Rien de tout cela ne signifie que vous n'avez ni dossier ni droits. Cela signifie que la vérification automatisée n'arrive pas à confirmer votre identité, ce qui est une mesure de sécurité qui fonctionne comme prévu. Le formulaire de divulgation postale existe précisément pour ce cas. Vous envoyez le formulaire rempli avec des copies de deux pièces d'identité, et l'agence vous poste le dossier. Prévoyez quelques semaines de délai.
Deux choses rendent cette voie préférable à un lot de consolation. Elle renvoie la version la plus complète du dossier, tableaux de profil de paiement inclus. Et en Ontario, elle correspond à l'une des deux demandes gratuites par téléphone ou par la poste que la loi vous garantit déjà chaque année, donc elle ne vous coûte rien.
Une fois le dossier reçu, lisez-le dans cet ordre :
- La section identité. Confirmez que le nom, les adresses et les employeurs sont les vôtres. Une adresse erronée est souvent le premier signe d'un dossier mêlé.
- La liste des comptes. Confirmez que chaque compte est bien le vôtre. Vérifiez les limites et les soldes.
- Les cotes R. Lisez le code de chaque compte. Un R2 ou pire inattendu est ce qu'il faut creuser.

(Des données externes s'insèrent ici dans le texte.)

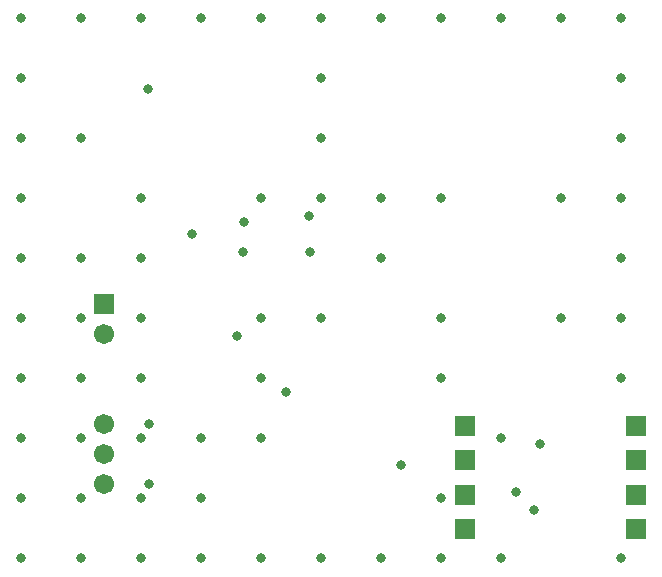
<source format=gbs>
G04*
G04 #@! TF.GenerationSoftware,Altium Limited,Altium Designer,24.2.2 (26)*
G04*
G04 Layer_Color=16711935*
%FSLAX44Y44*%
%MOMM*%
G71*
G04*
G04 #@! TF.SameCoordinates,F77653A4-241C-4A06-9F2E-C48980E71D5F*
G04*
G04*
G04 #@! TF.FilePolarity,Negative*
G04*
G01*
G75*
%ADD55C,1.7016*%
%ADD56R,1.7016X1.7016*%
%ADD57R,1.6764X1.6764*%
%ADD58C,0.8232*%
%ADD59C,0.8132*%
D55*
X513080Y661670D02*
D03*
Y585470D02*
D03*
Y560070D02*
D03*
Y534670D02*
D03*
D56*
Y687070D02*
D03*
D57*
X819150Y496570D02*
D03*
Y525780D02*
D03*
Y554990D02*
D03*
Y584200D02*
D03*
X963930Y496570D02*
D03*
Y525780D02*
D03*
Y554990D02*
D03*
Y584200D02*
D03*
D58*
X862330Y528320D02*
D03*
X882650Y568960D02*
D03*
X877570Y513080D02*
D03*
X764540Y551180D02*
D03*
X550759Y869305D02*
D03*
X626110Y660400D02*
D03*
X551306Y585470D02*
D03*
Y534670D02*
D03*
X631232Y731760D02*
D03*
X631613Y756759D02*
D03*
X687553Y731760D02*
D03*
X667410Y612759D02*
D03*
X687070Y762000D02*
D03*
X588010Y746760D02*
D03*
D59*
X442521Y929079D02*
D03*
Y878279D02*
D03*
Y827480D02*
D03*
Y776680D02*
D03*
Y725880D02*
D03*
Y675080D02*
D03*
Y624280D02*
D03*
Y573480D02*
D03*
Y522680D02*
D03*
Y471880D02*
D03*
X493321Y929079D02*
D03*
Y827480D02*
D03*
Y725880D02*
D03*
Y675080D02*
D03*
Y624280D02*
D03*
Y573480D02*
D03*
Y522680D02*
D03*
Y471880D02*
D03*
X544120Y929079D02*
D03*
Y776680D02*
D03*
Y725880D02*
D03*
Y675080D02*
D03*
Y624280D02*
D03*
Y573480D02*
D03*
Y522680D02*
D03*
Y471880D02*
D03*
X594920Y929079D02*
D03*
Y573480D02*
D03*
Y522680D02*
D03*
Y471880D02*
D03*
X645720Y929079D02*
D03*
Y776680D02*
D03*
Y675080D02*
D03*
Y624280D02*
D03*
Y573480D02*
D03*
Y471880D02*
D03*
X696520Y929079D02*
D03*
Y878279D02*
D03*
Y827480D02*
D03*
Y776680D02*
D03*
Y675080D02*
D03*
Y471880D02*
D03*
X747320Y929079D02*
D03*
Y776680D02*
D03*
Y725880D02*
D03*
Y471880D02*
D03*
X798120Y929079D02*
D03*
Y776680D02*
D03*
Y675080D02*
D03*
Y624280D02*
D03*
Y522680D02*
D03*
Y471880D02*
D03*
X848920Y929079D02*
D03*
Y573480D02*
D03*
Y471880D02*
D03*
X899720Y929079D02*
D03*
Y776680D02*
D03*
Y675080D02*
D03*
X950520Y929079D02*
D03*
Y878279D02*
D03*
Y827480D02*
D03*
Y776680D02*
D03*
Y725880D02*
D03*
Y675080D02*
D03*
Y624280D02*
D03*
Y471880D02*
D03*
M02*

</source>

- Les recouvrements et les décisions publiques. Ce sont les éléments qui pèsent le plus et qui valent le plus la peine d'être contestés s'ils sont faux.
- Les demandes. Une demande ferme que vous ne reconnaissez pas peut signaler une demande de crédit faite en votre nom.
Si un élément est erroné, contestez-le auprès de l'agence qui le déclare, et auprès des deux si les deux portent l'erreur. Si l'événement est réel mais que le contexte compte, la déclaration explicative ontarienne est l'outil approprié. Pour ce qui fait bouger une cote une fois le dossier propre, voyez pourquoi une cote de crédit baisse.
Vérifier sa cote n'est pas le but. La lire l'est. Le document est gratuit dans les provinces qui comptent et peu coûteux ailleurs, et la version qui vaut la peine d'être lue est celle que les applications gratuites ne montrent pas.